**What you need to do**
Exact copy, pictures excluded: please retype every record below.
=== Section Start ===
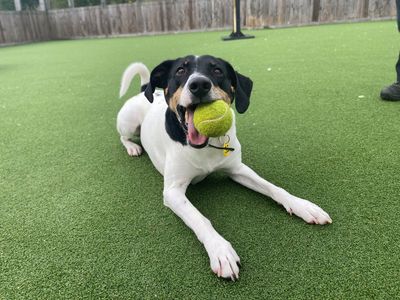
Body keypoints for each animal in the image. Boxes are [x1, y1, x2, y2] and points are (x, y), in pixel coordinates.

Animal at [115, 55, 332, 282]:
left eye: (217, 70)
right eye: (180, 70)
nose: (199, 84)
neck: (207, 146)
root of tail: (144, 91)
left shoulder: (238, 170)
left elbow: (273, 188)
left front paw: (302, 205)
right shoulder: (173, 191)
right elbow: (200, 219)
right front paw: (220, 250)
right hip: (128, 123)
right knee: (123, 136)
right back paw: (132, 147)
=== Section End ===
**Written answer**
Body keypoints for each animal in the image. Boxes are [x1, y1, x2, y2] and points are (x, y), in pixel coordinates.

Animal at [115, 55, 332, 282]:
left eye: (217, 70)
right eye: (180, 70)
nose: (199, 84)
neck: (207, 146)
root of tail: (144, 91)
left shoulder: (238, 170)
left elbow: (273, 188)
left front paw: (302, 205)
right shoulder: (173, 191)
right elbow: (200, 219)
right front paw: (220, 250)
right hip: (128, 123)
right knee: (123, 136)
right back paw: (132, 147)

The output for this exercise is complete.